▶ What to produce:
Every line holding "Prije" should be copied from the records below.

▶ Given records:
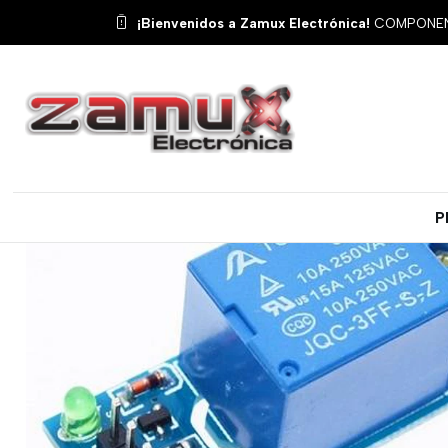
¡Bienvenidos a Zamux Electrónica!
COMPONENT
P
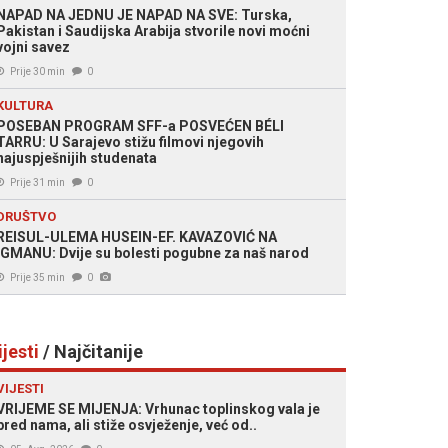
NAPAD NA JEDNU JE NAPAD NA SVE: Turska,
Pakistan i Saudijska Arabija stvorile novi moćni
vojni savez
Prije 30 min
0
KULTURA
POSEBAN PROGRAM SFF-a POSVEĆEN BÉLI
TARRU: U Sarajevo stižu filmovi njegovih
najuspješnijih studenata
Prije 31 min
0
DRUŠTVO
REISUL-ULEMA HUSEIN-EF. KAVAZOVIĆ NA
IGMANU: Dvije su bolesti pogubne za naš narod
Prije 35 min
0
ijesti
/ Najčitanije
VIJESTI
VRIJEME SE MIJENJA: Vrhunac toplinskog vala je
pred nama, ali stiže osvježenje, već od..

▶ Written response:
Prije 30 min
Prije 31 min
Prije 35 min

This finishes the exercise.